The AfD, nonetheless, vowed to shake the consensus politics of Germany, and in breaking a postwar taboo by entering parliament, it already had.
Alexander Gauland, one of AfD’s leaders, told party supporters after the results that, in
parliament, “We will go after them. We will claim back our country.”
To cheers, he said: “We did it. We are in the German parliament and we will change Germany.”
Burkhard Schröder, a Düsseldorf AfD member since 2014, was ecstatic. “We are absolutely euphoric here,” he said. “This is a strong victory for us that has weakened Angela Merkel.”
Up to 700 protesters gathered outside the AfD’s election-night party, chanting slogans like “All of Berlin, hate the AfD.”
“It’s important to show that it’s not normal that a neofascist party got into the German parliament,” said Dirk Schuck, 41, a political scientist at the University of Leipzig.
While both Merkel and the Social Democrats lost significant voter support from 2013, her victory vaults her into the ranks of Konrad Adenauer and Helmut Kohl, the only postwar chancellors to win four national elections.
The election is a remarkable capstone for Merkel, 63, the first East German and the first woman to become chancellor.
It also represents a vindication of her pragmatic leadership and confidence in her stewardship of Europe’s largest economy and of the European Union itself in the face of populism, challenges from Russia and China and uncertainty created by the unpredictable policies of President Donald J. Trump.
Even so, the advance of the far right was a cold slap for her and the CDU. The AfD made particular inroads in the former East Germany but also in Bavaria, where Merkel’s sister party, the Christian Social Union (CSU), has long ruled but lost some 10 percent of its vote over 2013.
Horst Seehofer, the CSU leader, said: “We made the mistake of having the right flank open.”
A critic of Merkel’s immigration policies, he added: “We have a vacuum on the right, we will close it with politics that ensure Germany remains Germany.”
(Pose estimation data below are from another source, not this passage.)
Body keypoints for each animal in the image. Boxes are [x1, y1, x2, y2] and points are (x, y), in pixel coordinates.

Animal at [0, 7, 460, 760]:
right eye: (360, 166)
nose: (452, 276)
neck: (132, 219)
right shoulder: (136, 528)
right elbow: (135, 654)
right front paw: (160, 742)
The late leader of that party, Franz-Josef Strauss, said in 1986 that the party should allow no one to run to their right. “To the right of us there is only the wall,” he said.
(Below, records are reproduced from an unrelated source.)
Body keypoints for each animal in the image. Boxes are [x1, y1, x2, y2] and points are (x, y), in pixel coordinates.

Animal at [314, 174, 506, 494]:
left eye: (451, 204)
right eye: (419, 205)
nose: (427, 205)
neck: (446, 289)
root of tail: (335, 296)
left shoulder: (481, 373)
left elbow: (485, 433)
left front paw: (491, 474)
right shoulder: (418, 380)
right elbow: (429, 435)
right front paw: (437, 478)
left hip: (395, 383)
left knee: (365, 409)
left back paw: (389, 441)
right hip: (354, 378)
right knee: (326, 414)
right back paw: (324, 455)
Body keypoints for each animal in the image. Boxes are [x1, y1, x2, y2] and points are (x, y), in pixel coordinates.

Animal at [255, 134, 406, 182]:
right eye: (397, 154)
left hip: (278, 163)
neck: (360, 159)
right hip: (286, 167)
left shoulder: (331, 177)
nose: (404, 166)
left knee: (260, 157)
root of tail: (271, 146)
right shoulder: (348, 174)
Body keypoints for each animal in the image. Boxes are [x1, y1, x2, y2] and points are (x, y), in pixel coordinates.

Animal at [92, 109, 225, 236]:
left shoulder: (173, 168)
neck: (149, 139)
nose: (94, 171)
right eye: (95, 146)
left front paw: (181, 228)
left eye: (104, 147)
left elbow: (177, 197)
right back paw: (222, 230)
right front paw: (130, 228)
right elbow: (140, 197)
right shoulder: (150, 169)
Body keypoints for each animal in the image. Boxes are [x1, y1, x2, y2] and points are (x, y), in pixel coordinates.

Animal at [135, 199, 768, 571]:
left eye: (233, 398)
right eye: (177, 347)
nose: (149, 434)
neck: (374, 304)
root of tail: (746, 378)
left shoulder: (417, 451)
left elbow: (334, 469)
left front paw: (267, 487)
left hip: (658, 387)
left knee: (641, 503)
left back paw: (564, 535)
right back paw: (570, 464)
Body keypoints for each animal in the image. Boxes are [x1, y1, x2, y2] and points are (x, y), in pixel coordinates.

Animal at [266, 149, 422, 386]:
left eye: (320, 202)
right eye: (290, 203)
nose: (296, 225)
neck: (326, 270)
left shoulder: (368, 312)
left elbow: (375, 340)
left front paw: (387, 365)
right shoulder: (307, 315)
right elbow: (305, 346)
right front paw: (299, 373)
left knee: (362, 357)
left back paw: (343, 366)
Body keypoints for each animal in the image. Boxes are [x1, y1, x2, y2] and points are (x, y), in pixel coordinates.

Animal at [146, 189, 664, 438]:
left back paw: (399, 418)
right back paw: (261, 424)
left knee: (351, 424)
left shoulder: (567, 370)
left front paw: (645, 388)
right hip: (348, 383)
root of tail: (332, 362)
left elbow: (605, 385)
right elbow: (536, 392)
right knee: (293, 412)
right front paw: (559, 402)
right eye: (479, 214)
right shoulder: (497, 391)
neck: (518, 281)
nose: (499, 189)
Seehofer echoed that insight last Sunday night. But others cautioned calm.
“We will remember today in history,” said Thomas Heilmann, a member of parliament from the CDU, in an e-mail interview. “As in the US, hate became part of politics. The CDU cannot and must not match this attitude.”
Governing Germany “will become more difficult,” Heilmann added. “It is definitely not a good day for Germany and most likely not good for Europe either.”
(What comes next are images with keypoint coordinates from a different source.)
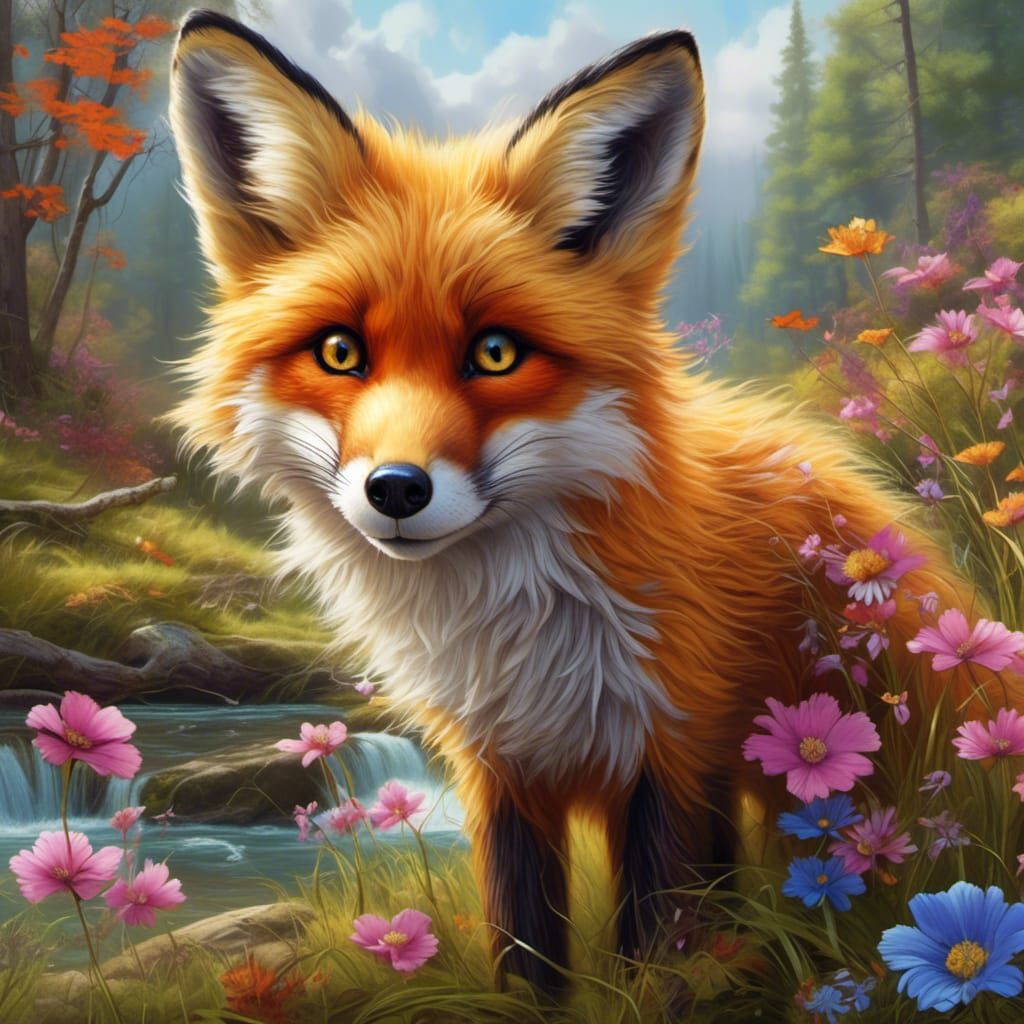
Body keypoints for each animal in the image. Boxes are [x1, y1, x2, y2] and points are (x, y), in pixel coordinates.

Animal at [168, 10, 1019, 993]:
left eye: (496, 353)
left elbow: (660, 946)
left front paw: (662, 989)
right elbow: (524, 946)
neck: (525, 632)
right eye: (340, 352)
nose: (396, 490)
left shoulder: (672, 749)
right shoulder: (501, 768)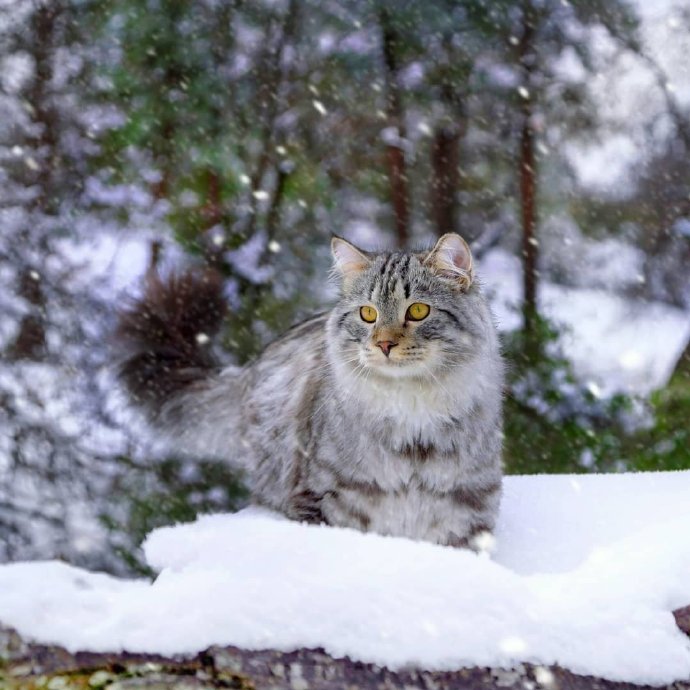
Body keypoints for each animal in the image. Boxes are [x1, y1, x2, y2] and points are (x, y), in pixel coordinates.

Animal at [118, 235, 502, 548]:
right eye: (368, 314)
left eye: (418, 310)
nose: (384, 344)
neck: (412, 416)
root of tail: (249, 369)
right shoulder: (319, 498)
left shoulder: (468, 514)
Clemens Fuest, the director of the Institute for Economic Research in Munich, said that the results showed wide concern about “security, immigration and possible challenges to the German economic model, like globalization.”
These mattered more than the Social Democrats’ concentration on injustice and inequality, he added.
The other parties should make less of the AfD showing “and, instead, ask themselves what questions they have not answered”—questions of borders, migration and the pressures on Germany to do more to prop up other countries of the EU.
Merkel’s conservative bloc won some 32.9 percent of the vote, sharply down from 41.5 percent in 2013, the early results showed.
The Social Democrats slumped to 20.8 percent, a new postwar low, down from 25.7 percent four years ago.
If the Social Democrats hold to their intention to go into opposition, Merkel will be faced with an unusually difficult task to form a working coalition.
Given the numbers, it would seem that she would have to cobble together her own CDU-CSU bloc together with two other parties.
The potential new partners inhabit virtually opposite poles on the political spectrum—the pro-business Free Democrats, who won some 10.4 percent of the vote, and the left-leaning pro-environment Greens, who won about 9 percent.